Thelma And Louise | 1991
- Locations |
- Los Angeles, California;
- Utah;
- Colorado
- DIRECTOR |
- Ridley Scott
Feminist road movie or male fantasies in drag? You takes your choice.
The movie’s journey is from ‘Arkansas through Oklahoma and Colorado to Arizona’, but the master of deceptive locations, Ridley Scott, filmed only the last third of the movie, in the desert, outside greater Los Angeles and Bakersfield. And that was in mainly in Utah.
The green, wet landscape of ‘Arkansas’ is actually an area around Gorman, north of Los Angeles and the Lockwood Valley, dressed with appropriate cattle.
The gradual descent into the central valley of California at Bakersfield is used for the transition from the crowded, narrow mountains of ‘Arkansas’ to the open plains of ‘Oklahoma’. It’s north to Shafter for the train sequence, then to the dust fields and oil rigs of Taft in the west central valley.

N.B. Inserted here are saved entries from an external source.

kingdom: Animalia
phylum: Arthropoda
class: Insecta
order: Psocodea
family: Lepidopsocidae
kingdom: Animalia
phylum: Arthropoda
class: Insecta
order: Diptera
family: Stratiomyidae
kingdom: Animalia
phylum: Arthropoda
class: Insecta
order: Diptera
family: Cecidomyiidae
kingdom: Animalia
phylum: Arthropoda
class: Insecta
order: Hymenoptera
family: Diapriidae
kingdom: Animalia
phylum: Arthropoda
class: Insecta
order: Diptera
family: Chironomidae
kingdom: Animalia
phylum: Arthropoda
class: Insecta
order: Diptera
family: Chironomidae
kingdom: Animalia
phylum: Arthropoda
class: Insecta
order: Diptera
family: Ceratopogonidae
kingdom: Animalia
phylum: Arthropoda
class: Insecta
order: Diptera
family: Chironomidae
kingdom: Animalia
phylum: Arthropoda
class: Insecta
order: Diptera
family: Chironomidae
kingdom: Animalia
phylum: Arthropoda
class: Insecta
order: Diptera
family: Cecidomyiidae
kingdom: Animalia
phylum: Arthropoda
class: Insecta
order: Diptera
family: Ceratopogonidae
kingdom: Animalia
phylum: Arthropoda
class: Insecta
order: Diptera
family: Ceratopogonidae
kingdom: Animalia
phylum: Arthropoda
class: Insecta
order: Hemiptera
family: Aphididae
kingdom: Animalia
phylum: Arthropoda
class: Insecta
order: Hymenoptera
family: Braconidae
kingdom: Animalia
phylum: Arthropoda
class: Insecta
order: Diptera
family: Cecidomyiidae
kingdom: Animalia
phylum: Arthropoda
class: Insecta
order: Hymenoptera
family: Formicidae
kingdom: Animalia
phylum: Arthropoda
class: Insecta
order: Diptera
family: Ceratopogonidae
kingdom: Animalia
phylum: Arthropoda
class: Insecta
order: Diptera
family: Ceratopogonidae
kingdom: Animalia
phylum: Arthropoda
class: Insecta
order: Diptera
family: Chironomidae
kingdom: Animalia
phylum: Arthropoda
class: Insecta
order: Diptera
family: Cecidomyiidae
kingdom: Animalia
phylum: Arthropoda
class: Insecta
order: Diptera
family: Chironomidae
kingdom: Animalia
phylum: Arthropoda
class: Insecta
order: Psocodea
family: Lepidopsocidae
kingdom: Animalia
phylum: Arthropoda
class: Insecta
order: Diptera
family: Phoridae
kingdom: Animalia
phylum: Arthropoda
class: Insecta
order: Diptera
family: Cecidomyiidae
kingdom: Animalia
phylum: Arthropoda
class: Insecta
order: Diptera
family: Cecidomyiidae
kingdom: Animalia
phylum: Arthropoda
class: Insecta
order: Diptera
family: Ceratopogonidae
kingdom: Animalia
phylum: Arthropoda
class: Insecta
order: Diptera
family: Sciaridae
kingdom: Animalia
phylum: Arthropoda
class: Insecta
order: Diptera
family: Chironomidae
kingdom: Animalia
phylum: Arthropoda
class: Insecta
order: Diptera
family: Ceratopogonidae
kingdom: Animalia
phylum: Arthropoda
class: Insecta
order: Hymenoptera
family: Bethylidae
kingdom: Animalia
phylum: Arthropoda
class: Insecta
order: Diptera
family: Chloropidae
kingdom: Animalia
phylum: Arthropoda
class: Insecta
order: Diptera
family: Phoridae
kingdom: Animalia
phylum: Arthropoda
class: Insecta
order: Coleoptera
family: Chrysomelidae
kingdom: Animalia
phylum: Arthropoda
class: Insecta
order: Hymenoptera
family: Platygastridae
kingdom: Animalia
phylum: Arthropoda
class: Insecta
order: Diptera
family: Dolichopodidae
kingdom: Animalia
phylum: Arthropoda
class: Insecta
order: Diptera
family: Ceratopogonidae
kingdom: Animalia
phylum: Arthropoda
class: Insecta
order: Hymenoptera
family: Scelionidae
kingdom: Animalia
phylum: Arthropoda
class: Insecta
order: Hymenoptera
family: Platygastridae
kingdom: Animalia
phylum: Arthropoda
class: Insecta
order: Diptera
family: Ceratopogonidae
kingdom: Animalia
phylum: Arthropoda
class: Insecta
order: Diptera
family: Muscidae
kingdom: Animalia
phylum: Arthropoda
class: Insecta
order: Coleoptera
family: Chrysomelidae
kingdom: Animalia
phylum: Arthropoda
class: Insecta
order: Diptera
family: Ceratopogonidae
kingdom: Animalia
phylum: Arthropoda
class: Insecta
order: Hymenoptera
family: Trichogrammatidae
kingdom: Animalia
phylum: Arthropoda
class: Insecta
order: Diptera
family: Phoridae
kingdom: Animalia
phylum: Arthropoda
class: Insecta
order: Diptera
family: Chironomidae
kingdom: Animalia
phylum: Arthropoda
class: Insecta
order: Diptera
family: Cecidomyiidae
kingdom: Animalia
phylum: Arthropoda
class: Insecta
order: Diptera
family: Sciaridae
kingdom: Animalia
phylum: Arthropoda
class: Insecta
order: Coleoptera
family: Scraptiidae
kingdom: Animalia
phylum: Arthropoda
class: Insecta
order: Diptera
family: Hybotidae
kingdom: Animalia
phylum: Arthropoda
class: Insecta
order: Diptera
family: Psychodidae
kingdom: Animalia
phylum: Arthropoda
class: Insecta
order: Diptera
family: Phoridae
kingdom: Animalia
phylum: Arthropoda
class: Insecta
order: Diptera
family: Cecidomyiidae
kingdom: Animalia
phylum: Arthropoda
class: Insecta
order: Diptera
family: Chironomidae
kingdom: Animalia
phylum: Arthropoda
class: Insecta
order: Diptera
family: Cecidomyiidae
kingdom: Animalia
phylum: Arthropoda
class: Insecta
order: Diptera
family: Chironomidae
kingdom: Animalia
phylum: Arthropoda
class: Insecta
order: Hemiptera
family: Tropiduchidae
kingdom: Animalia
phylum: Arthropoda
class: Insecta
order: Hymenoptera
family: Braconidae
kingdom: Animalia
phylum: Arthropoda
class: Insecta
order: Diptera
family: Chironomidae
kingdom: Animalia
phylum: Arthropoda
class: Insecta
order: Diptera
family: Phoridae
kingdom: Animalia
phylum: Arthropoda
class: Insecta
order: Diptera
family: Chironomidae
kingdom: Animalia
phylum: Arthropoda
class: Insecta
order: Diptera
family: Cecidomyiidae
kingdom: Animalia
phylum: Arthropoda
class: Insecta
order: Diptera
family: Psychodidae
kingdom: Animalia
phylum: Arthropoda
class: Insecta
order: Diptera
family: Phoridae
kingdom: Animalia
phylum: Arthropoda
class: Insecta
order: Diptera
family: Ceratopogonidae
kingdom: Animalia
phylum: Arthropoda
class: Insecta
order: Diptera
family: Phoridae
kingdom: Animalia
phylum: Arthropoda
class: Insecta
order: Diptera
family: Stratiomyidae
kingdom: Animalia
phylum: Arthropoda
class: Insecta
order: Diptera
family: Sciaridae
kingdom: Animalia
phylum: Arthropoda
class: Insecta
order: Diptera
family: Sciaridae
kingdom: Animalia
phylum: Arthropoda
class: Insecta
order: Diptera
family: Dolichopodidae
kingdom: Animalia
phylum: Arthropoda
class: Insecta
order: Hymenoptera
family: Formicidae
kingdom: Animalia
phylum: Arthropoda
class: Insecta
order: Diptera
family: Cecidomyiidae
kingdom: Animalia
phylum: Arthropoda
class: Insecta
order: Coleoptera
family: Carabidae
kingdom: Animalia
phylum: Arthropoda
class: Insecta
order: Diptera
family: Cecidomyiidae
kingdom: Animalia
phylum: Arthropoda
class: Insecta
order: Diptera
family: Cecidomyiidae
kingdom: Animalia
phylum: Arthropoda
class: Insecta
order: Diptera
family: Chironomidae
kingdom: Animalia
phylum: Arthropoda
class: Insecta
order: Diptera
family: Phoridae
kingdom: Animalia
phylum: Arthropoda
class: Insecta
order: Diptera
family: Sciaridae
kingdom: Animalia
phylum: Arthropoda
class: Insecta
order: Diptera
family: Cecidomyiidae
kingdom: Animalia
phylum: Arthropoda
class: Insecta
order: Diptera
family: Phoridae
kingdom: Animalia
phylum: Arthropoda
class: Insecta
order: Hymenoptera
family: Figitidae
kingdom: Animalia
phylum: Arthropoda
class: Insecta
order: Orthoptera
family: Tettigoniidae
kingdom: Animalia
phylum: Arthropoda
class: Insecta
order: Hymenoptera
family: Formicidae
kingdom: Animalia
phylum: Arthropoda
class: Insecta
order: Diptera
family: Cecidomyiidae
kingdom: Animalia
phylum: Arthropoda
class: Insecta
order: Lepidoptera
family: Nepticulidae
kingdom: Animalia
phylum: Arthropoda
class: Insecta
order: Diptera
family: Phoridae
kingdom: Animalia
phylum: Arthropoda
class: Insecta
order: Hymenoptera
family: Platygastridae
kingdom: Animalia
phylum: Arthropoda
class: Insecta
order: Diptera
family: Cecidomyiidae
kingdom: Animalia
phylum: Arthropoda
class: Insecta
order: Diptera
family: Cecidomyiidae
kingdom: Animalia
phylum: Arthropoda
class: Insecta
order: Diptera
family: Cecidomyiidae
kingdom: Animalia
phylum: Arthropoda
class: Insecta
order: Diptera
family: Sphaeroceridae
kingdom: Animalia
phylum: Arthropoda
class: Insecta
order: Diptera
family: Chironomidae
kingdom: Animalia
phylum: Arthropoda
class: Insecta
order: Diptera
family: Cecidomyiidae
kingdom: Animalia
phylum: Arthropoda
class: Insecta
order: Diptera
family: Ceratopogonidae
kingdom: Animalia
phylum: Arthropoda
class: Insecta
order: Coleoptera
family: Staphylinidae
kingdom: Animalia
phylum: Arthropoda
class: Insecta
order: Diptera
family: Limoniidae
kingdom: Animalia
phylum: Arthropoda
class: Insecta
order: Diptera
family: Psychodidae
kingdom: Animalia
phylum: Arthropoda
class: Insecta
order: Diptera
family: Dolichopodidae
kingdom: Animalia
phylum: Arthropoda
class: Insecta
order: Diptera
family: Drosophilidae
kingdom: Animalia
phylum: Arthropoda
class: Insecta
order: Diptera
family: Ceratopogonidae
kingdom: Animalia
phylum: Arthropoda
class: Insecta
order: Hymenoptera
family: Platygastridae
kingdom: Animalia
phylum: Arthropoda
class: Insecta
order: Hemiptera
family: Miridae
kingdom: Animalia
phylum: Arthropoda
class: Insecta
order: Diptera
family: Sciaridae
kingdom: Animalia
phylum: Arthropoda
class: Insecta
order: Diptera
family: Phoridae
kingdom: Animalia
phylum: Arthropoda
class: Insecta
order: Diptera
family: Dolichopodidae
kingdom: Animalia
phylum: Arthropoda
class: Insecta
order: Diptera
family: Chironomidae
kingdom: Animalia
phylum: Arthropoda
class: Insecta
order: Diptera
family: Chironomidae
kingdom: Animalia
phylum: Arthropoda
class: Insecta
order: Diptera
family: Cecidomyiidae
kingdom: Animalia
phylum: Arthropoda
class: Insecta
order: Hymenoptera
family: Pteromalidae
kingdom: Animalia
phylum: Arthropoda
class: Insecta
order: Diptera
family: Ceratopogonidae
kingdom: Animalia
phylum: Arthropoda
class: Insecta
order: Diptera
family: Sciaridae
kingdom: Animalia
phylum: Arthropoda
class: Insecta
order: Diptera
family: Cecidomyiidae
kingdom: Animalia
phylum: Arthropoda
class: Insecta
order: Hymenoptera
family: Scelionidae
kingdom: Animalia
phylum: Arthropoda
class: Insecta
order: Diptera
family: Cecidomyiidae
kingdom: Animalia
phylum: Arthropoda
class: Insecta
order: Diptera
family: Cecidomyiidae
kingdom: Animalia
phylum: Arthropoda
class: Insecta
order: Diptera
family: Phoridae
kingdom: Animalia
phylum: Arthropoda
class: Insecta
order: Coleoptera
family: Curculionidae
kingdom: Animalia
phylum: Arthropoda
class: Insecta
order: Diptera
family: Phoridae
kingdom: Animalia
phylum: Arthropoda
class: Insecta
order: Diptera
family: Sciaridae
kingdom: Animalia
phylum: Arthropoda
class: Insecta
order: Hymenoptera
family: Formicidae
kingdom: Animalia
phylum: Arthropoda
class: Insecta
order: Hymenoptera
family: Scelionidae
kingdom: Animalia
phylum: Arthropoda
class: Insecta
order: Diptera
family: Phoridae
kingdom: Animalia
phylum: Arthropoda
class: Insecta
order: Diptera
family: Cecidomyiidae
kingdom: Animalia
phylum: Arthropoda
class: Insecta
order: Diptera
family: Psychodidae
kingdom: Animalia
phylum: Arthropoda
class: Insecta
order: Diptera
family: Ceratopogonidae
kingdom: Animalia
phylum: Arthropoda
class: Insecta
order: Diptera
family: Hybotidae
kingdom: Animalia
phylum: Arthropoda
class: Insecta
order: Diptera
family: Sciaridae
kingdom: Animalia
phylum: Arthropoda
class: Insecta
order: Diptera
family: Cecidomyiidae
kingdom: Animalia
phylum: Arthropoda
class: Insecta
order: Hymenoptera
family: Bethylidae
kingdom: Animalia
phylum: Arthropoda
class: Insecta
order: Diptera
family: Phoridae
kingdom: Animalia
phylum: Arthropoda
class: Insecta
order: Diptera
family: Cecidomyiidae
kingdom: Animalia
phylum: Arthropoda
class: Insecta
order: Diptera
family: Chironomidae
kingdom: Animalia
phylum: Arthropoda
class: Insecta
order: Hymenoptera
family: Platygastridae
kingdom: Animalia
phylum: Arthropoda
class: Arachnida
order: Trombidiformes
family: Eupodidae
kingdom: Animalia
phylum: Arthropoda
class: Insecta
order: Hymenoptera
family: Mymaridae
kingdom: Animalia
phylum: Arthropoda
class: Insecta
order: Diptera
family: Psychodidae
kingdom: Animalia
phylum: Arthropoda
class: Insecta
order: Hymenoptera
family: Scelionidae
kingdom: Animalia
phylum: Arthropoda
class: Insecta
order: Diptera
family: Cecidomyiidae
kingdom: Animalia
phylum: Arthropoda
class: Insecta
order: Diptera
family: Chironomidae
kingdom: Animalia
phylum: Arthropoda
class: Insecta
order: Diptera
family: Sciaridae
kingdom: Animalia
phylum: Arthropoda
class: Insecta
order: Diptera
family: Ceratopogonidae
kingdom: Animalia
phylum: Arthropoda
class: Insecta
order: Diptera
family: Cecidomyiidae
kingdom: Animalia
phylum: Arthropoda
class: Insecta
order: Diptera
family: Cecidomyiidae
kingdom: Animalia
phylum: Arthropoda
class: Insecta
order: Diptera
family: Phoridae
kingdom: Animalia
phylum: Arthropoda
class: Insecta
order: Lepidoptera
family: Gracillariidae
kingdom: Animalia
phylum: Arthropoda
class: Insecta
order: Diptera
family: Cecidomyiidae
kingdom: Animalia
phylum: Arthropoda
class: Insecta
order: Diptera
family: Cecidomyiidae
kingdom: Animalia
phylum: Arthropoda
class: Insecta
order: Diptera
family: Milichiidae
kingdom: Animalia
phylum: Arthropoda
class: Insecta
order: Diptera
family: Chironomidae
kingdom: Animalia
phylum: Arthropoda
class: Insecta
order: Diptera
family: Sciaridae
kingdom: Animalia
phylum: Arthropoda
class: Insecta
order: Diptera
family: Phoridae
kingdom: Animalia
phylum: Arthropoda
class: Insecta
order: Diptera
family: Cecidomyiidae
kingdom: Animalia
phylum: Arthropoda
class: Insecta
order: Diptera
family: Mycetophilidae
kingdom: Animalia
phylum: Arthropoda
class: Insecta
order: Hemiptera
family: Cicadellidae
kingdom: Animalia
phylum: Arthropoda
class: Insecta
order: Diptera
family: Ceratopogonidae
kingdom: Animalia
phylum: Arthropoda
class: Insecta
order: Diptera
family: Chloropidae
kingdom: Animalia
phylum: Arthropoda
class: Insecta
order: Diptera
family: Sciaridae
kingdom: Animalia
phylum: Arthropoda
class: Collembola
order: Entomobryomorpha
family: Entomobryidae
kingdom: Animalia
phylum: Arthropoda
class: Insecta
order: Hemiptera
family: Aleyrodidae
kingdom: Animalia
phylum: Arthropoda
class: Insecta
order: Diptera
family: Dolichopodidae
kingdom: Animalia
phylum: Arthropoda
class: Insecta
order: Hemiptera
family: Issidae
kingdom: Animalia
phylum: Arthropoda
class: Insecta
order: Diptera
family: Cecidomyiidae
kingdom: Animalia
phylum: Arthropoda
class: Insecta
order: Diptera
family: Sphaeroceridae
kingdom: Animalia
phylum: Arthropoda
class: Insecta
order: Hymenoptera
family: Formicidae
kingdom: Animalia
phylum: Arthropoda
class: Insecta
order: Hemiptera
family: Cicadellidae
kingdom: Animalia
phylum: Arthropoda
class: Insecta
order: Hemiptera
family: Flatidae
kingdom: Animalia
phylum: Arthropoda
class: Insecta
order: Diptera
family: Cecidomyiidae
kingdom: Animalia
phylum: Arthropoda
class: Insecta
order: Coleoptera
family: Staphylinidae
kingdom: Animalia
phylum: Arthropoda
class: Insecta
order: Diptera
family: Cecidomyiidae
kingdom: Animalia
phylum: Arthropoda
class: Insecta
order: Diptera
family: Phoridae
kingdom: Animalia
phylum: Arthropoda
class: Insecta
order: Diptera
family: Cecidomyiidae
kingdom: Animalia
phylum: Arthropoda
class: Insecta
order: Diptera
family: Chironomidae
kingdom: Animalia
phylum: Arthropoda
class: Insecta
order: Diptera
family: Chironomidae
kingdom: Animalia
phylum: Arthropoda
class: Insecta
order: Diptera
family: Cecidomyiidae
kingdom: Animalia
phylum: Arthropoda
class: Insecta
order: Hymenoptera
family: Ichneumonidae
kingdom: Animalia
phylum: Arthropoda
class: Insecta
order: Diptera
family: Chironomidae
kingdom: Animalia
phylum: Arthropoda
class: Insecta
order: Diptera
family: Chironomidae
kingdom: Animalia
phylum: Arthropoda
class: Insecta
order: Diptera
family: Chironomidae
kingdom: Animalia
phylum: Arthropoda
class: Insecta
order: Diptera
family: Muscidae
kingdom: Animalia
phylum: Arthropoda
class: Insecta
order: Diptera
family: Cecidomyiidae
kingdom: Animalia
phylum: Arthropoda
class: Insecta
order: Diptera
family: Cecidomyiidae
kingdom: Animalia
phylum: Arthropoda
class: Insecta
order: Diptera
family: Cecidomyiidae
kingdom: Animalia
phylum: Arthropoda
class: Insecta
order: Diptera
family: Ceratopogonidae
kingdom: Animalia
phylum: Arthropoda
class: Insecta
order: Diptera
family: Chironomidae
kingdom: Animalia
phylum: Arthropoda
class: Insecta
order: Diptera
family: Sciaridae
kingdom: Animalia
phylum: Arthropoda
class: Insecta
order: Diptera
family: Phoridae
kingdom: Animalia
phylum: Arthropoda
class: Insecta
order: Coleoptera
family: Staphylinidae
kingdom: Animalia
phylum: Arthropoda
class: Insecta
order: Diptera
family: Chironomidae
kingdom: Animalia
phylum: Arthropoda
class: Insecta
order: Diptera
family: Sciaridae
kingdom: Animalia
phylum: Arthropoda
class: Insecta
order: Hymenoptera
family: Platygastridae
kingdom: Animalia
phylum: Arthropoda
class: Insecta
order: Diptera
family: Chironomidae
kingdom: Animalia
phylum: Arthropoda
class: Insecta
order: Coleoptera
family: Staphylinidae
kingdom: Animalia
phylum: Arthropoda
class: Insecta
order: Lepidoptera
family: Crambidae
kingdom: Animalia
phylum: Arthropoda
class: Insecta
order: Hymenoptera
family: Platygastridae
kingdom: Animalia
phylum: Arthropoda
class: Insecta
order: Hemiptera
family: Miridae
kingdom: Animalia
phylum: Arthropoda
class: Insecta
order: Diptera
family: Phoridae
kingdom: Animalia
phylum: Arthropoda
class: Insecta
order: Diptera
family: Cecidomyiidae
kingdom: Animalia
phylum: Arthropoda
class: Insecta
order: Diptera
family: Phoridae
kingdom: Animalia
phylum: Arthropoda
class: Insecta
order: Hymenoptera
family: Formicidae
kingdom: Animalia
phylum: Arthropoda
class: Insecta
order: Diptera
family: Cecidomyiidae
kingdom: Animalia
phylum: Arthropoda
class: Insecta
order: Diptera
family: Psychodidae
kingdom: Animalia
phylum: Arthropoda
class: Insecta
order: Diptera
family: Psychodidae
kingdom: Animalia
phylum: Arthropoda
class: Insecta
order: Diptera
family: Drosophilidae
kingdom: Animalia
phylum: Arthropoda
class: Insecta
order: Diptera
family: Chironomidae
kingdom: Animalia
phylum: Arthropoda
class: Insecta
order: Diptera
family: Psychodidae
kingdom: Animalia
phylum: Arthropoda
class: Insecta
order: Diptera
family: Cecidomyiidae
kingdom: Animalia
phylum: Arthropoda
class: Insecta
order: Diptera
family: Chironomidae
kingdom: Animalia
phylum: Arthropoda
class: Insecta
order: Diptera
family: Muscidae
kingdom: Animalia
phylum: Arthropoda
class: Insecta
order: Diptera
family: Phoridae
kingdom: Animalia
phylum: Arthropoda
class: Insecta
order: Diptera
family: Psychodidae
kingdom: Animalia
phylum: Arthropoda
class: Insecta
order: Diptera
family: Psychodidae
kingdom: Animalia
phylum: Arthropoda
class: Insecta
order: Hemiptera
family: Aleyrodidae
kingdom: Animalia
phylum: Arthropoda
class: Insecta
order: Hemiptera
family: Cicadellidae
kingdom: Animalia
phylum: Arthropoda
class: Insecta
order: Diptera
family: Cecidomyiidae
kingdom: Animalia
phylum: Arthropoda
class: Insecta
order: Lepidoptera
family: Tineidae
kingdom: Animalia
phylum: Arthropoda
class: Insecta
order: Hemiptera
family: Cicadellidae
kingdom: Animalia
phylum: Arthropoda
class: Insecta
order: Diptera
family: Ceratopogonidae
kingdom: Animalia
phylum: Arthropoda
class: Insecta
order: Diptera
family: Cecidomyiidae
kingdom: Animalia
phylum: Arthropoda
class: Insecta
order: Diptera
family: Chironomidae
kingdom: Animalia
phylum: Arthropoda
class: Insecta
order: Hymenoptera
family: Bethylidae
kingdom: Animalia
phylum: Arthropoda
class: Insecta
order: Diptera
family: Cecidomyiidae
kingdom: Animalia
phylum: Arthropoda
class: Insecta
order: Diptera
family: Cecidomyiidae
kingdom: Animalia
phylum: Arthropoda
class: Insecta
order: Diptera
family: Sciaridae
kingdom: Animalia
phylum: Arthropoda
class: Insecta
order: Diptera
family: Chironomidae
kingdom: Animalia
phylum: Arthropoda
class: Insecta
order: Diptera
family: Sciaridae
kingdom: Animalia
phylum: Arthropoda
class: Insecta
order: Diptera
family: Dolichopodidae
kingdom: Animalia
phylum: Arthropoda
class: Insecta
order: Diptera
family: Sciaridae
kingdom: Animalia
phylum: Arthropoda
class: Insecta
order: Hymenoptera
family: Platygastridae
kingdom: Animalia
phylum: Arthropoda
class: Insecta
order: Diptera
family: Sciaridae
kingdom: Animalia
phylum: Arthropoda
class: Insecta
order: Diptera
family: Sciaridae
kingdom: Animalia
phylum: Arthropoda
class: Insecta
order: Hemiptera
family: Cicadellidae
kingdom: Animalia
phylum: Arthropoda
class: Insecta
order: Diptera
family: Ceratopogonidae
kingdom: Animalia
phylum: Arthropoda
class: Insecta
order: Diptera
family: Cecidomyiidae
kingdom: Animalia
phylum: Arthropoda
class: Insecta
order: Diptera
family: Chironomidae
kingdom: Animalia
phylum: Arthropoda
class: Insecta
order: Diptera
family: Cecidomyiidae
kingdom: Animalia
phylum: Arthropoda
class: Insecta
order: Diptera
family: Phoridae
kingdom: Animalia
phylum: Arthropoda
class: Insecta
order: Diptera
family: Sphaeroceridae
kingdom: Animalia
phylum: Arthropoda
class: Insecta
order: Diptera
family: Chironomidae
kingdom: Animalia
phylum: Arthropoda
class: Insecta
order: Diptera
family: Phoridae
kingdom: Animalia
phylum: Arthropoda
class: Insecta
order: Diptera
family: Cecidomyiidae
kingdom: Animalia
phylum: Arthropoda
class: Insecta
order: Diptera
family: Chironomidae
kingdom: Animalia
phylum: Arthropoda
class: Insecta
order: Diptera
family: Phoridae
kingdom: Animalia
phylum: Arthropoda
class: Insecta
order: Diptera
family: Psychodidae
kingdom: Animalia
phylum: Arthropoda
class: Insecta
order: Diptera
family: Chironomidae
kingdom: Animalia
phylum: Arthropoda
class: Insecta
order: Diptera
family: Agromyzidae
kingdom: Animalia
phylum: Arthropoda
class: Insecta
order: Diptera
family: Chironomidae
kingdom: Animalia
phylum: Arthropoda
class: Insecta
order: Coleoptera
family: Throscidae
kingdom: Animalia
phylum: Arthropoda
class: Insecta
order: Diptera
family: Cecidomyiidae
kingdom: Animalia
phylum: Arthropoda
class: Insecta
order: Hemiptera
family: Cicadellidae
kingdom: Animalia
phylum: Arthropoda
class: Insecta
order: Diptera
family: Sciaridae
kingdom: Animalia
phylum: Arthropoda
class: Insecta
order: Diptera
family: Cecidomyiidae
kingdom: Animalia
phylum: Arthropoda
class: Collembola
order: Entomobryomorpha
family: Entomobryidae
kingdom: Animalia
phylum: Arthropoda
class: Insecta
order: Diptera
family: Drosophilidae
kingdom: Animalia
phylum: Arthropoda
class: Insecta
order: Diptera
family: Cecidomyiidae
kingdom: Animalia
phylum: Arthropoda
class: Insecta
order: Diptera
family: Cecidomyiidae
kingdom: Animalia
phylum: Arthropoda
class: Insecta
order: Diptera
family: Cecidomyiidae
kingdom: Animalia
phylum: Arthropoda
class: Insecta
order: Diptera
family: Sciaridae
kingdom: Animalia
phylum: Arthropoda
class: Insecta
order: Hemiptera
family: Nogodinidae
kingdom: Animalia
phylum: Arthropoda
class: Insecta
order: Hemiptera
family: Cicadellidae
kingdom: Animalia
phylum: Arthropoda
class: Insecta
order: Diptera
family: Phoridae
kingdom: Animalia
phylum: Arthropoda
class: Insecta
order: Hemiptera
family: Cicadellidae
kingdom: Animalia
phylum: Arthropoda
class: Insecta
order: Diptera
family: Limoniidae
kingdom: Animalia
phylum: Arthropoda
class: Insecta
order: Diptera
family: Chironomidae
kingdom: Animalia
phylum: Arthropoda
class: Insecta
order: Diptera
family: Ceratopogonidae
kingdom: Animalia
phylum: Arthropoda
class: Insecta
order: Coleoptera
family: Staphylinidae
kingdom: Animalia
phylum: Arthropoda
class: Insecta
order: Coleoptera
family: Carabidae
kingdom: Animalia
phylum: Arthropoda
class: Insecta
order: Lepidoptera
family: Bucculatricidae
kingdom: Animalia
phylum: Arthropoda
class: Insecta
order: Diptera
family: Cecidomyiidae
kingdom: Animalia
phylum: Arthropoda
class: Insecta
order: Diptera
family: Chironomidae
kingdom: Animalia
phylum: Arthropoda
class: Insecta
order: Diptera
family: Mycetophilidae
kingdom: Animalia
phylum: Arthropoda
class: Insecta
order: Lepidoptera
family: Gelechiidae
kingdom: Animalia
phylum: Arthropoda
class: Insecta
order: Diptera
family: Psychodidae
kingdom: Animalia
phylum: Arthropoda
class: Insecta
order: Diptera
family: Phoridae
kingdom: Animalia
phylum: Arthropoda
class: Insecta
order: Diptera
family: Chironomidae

The 'mid-west' C&W bar, where the attempted rape that turns the adventure sour takes place, is in southern Los Angeles. It was the Silver Bullet, and is now Cowboy Country, 3321 South Street, between Obispo and Downey Avenues, Long Beach.
The motel, where the pair meet up with studly JD (Brad Pitt), can also be found, not in the wide-open spaces, but just south of Downtown Los Angeles. It’s the Vagabond Inn Los Angeles at USC, 3101 South Figueroa Street, near the University of Southern California campus and the Shrine Auditorium.
There’s some filming in the real Colorado, at Unaweep Canyon, Grand Junction on I-70 in the west of the state. Louise (Susan Sarandon) phones the FBI agent from Bedrock General Store, 9812 CO-90, Bedrock, Colorado.
The desert scenes, while pretending to be the rather flat ‘New Mexico’, are the spectacular sandstone landscapes of the La Sal Mountains, Route 46, southeast of Moab in eastern Utah; Arches National Park, to the north of Moab and Canyonlands National Park to the southwest.
The police chase is at Cisco, Utah. Filming also took place at Thompson Springs and Valley City.
And the Grand Canyon? Nope. The spectacular gorge of the final scene is not the Grand Canyon, but the Colorado River flowing through Dead Horse Point State Park, on SR 313, 18 miles off Hwy 191 about 30 miles southwest of Moab.